::: Extracted material :::

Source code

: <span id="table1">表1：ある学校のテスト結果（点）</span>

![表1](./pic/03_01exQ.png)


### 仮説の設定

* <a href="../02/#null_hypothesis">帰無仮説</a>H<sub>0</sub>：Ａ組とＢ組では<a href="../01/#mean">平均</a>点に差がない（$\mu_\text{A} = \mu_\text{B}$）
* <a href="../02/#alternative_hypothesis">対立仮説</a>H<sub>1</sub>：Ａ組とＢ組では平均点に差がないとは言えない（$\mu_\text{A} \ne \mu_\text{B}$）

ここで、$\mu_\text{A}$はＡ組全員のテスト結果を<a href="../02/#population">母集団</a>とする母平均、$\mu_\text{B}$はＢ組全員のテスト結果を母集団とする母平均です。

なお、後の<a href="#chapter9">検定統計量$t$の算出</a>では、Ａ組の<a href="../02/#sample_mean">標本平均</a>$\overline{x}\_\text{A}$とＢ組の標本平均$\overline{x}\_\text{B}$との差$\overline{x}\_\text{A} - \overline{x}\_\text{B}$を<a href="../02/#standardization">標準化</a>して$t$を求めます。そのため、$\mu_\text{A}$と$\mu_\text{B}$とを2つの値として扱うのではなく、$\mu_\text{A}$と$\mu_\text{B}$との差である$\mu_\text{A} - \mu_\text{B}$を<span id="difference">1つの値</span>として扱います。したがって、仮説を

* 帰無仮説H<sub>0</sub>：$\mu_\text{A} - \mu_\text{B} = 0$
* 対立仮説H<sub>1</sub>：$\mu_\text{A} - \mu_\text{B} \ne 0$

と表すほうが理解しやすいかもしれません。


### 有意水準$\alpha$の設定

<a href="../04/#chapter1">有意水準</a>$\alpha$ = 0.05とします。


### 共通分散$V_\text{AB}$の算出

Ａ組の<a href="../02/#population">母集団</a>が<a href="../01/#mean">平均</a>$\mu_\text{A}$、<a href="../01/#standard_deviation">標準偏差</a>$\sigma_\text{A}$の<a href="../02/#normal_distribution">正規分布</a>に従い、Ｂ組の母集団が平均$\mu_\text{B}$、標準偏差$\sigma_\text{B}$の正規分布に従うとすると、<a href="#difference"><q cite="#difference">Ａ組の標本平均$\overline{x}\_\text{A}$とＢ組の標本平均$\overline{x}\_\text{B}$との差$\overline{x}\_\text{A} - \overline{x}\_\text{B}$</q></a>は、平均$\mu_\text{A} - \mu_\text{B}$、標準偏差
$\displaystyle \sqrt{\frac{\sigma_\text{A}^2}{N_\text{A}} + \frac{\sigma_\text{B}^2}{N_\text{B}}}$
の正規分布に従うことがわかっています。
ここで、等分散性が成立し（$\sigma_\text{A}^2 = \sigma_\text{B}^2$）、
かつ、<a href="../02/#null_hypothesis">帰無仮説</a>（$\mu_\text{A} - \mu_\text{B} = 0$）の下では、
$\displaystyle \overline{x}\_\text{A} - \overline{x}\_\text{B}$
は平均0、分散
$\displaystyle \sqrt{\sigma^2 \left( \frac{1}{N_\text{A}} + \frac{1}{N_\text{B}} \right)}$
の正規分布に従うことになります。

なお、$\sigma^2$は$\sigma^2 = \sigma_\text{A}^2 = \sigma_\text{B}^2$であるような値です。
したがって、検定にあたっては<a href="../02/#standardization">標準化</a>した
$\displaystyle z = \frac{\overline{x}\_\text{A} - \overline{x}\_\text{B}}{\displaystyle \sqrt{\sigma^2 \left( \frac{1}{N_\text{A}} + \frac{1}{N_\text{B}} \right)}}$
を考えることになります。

:::
::: Extracted material :::

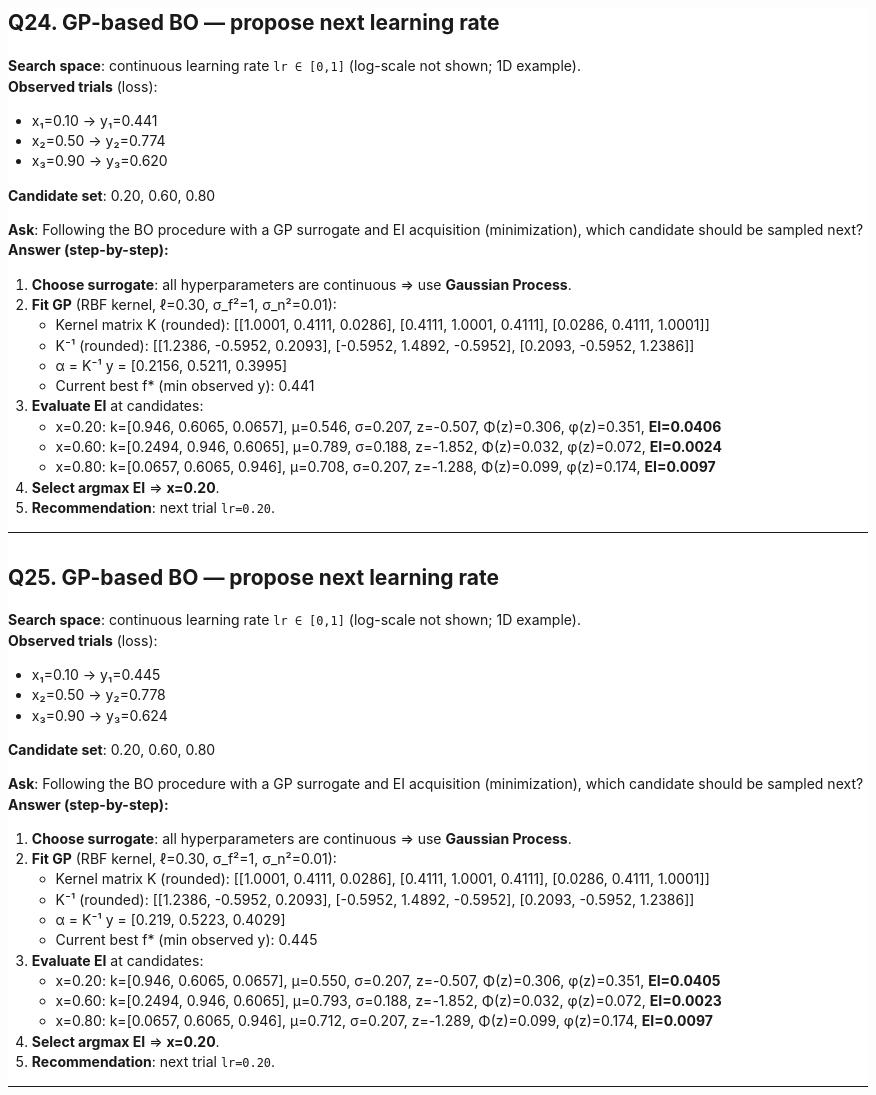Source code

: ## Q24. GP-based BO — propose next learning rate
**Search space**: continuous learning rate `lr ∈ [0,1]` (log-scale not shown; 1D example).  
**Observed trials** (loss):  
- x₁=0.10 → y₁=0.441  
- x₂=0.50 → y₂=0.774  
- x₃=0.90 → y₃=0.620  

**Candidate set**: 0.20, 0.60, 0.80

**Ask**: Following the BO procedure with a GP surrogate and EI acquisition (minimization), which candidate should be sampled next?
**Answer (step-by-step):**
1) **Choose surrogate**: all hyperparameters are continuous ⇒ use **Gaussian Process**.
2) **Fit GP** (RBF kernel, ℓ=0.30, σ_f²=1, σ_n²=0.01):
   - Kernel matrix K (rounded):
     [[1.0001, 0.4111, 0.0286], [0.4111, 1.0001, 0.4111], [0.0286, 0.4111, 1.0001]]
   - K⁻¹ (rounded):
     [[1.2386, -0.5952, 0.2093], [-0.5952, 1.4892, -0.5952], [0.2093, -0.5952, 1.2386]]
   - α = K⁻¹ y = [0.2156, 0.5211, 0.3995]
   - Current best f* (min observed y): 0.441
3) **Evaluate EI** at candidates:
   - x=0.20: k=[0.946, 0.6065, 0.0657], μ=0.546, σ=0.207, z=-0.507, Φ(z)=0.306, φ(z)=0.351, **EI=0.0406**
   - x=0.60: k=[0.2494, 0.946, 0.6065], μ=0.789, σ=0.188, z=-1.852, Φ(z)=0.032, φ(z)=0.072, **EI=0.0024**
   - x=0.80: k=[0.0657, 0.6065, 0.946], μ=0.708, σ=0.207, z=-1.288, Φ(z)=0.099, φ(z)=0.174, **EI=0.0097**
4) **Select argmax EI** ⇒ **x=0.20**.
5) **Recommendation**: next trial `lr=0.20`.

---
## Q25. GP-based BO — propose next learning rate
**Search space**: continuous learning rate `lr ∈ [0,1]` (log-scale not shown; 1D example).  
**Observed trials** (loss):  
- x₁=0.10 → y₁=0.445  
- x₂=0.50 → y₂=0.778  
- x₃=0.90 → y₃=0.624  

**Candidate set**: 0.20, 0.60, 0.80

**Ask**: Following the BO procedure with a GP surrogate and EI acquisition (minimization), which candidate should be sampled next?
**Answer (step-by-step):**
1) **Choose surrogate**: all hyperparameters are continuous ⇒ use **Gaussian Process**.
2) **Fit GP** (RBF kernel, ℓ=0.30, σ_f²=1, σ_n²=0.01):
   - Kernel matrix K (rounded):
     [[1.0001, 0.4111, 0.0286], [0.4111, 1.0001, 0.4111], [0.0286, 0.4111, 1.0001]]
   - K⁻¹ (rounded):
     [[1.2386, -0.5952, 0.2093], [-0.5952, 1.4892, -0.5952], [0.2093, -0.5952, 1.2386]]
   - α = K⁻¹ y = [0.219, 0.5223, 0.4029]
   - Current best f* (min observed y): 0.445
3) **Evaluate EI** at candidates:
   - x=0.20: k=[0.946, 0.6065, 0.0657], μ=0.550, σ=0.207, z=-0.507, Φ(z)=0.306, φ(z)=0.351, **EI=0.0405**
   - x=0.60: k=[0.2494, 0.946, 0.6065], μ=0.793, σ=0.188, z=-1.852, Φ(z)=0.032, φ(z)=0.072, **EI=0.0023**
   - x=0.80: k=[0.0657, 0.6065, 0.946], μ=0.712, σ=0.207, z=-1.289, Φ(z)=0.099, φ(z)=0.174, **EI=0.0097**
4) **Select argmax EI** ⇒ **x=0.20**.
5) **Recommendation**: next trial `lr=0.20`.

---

:::
::: Extracted material :::

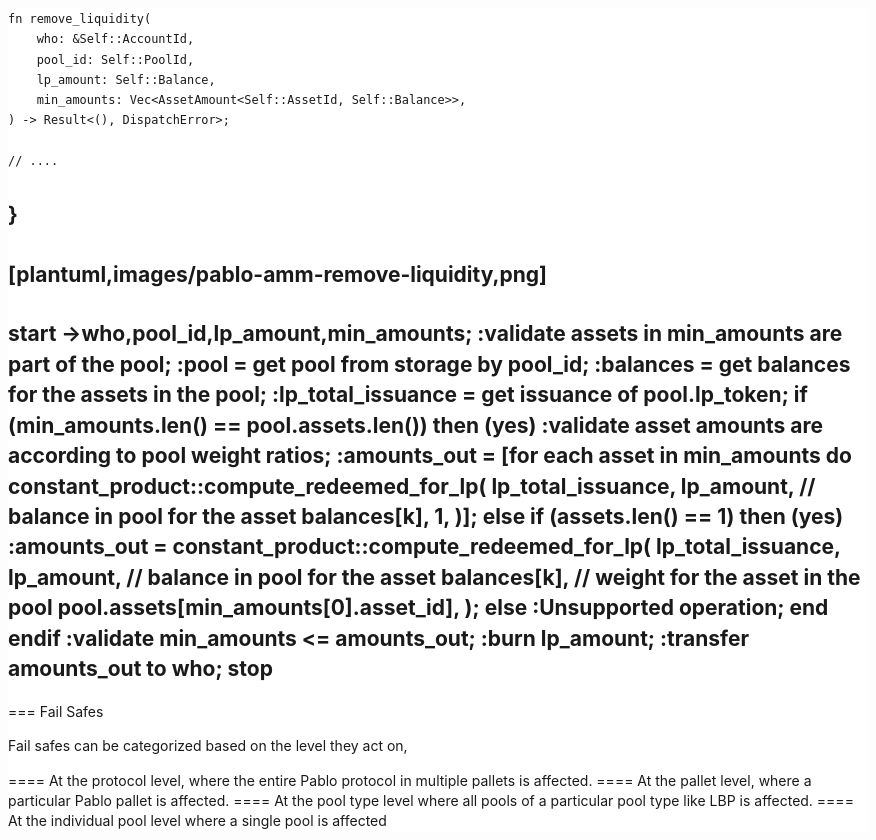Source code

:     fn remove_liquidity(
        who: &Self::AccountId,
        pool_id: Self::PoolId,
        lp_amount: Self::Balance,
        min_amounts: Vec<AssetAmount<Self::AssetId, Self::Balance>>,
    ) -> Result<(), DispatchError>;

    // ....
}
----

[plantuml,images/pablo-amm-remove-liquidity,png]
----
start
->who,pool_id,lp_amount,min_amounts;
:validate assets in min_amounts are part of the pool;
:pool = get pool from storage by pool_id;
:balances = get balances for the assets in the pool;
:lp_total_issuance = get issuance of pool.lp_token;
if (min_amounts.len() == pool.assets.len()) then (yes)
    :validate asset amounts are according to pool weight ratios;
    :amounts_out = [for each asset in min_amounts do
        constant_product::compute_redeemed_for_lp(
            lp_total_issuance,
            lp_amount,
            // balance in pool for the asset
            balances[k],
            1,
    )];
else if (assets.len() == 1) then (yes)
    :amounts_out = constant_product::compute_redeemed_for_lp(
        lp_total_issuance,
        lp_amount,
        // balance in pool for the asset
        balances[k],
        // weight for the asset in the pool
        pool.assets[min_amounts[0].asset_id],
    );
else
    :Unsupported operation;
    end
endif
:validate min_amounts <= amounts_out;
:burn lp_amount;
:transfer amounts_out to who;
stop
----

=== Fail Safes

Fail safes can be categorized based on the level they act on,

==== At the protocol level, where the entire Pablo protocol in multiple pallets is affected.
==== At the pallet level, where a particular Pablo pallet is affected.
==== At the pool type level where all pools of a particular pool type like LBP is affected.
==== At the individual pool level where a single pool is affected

:::

# Instructions to follow:
Find the lines in the data that include "standardization", then copy each of them.

# Output:
なお、後の<a href="#chapter9">検定統計量$t$の算出</a>では、Ａ組の<a href="../02/#sample_mean">標本平均</a>$\overline{x}\_\text{A}$とＢ組の標本平均$\overline{x}\_\text{B}$との差$\overline{x}\_\text{A} - \overline{x}\_\text{B}$を<a href="../02/#standardization">標準化</a>して$t$を求めます。そのため、$\mu_\text{A}$と$\mu_\text{B}$とを2つの値として扱うのではなく、$\mu_\text{A}$と$\mu_\text{B}$との差である$\mu_\text{A} - \mu_\text{B}$を<span id="difference">1つの値</span>として扱います。したがって、仮説を
したがって、検定にあたっては<a href="../02/#standardization">標準化</a>した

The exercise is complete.